3 points by jrvarela56 on June 5, 2023 | hide | past | favorite | 2 comments
I've been battling lately with a js/ts project and have seen issues with python too. Ruby on the other hand, I haven't had a single issue with bundler in +12 years.


JS has the problem that there are so many dependencies in a typical project. I'm not so sure if the approach it takes to managing peer dependencies now is correct, but certainly the React community thinks it is incorrect and people are stuck with the quite incorrect legacyPeerDeps. It is a strength of npm and the JS module system that each dependency can import the versions of other dependency that it needs avoiding "diamond dependencies" that dog super-general libraries like Guava in Java. See

https://lexi-lambda.github.io/blog/2016/08/24/understanding-...

I think a Python-based dependency resolver could be as reliable as maven is for Java if it only worked on wheels and takes advantage of this new feature

https://discuss.python.org/t/pep-658-is-now-live-on-pypi/266...

Pip and similar tools in Python have so far used half-baked strategies that don't properly handle cases where there are conflicts. pip would just install the first package on the list and then install the dependencies of the packages that it needs and so on... If it runs into another package which is not compatible with what is installed it doesn't have a strategy to recover. (With eggs it is awful because you have no way of knowing what dependencies a package has until to run it, and pip evolved in that world.
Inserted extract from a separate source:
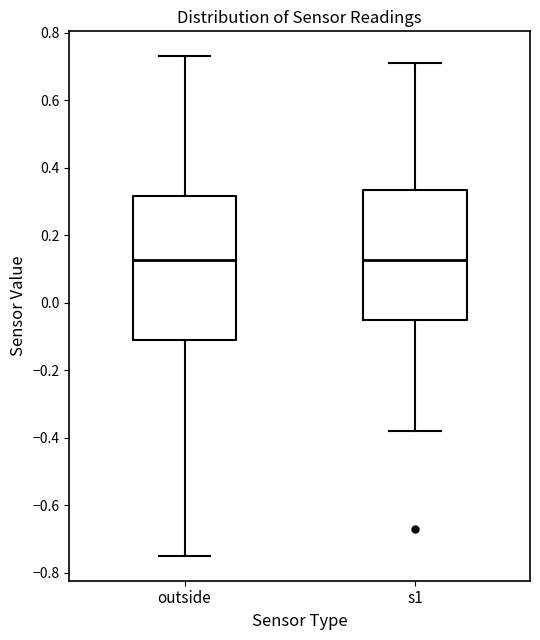

Comparing the boxes themselves (not the whiskers), which one is the tallest?

outside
Now that you can download the METADATA you can write something that downloads and caches the dependency relationships and finds a solution globally.
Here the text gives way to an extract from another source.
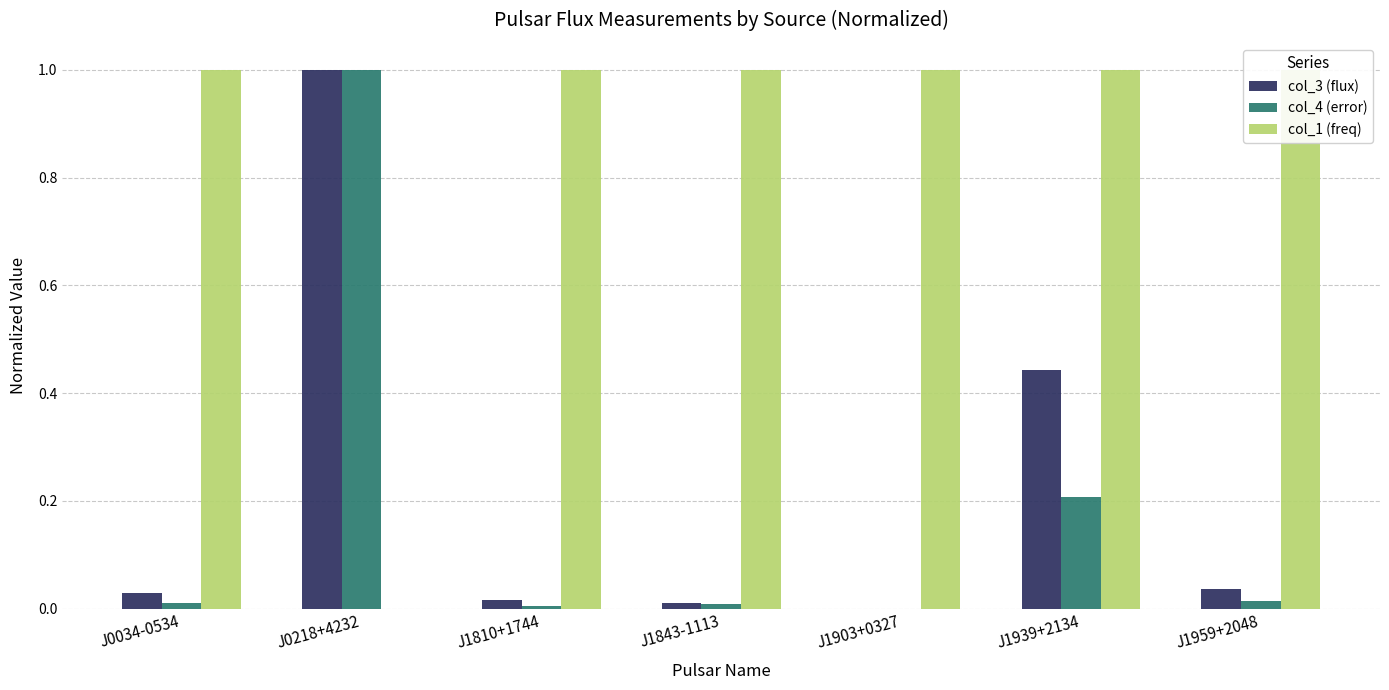

How many bars are there in each group?

3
In fact, conda does that already, and conda even has a systematic approach to the problem of "What if I do if a package I need is egg-only or not in the central repository?" which is basically make your own wheel for your own environment and put it in a private repository.


Your computer is a library. Managing symbols are exactly as hard as maintaining a brick and mortar library's usefulness for users.

For some odd reason, we seem to glaze over that part nowadays for one reason or another.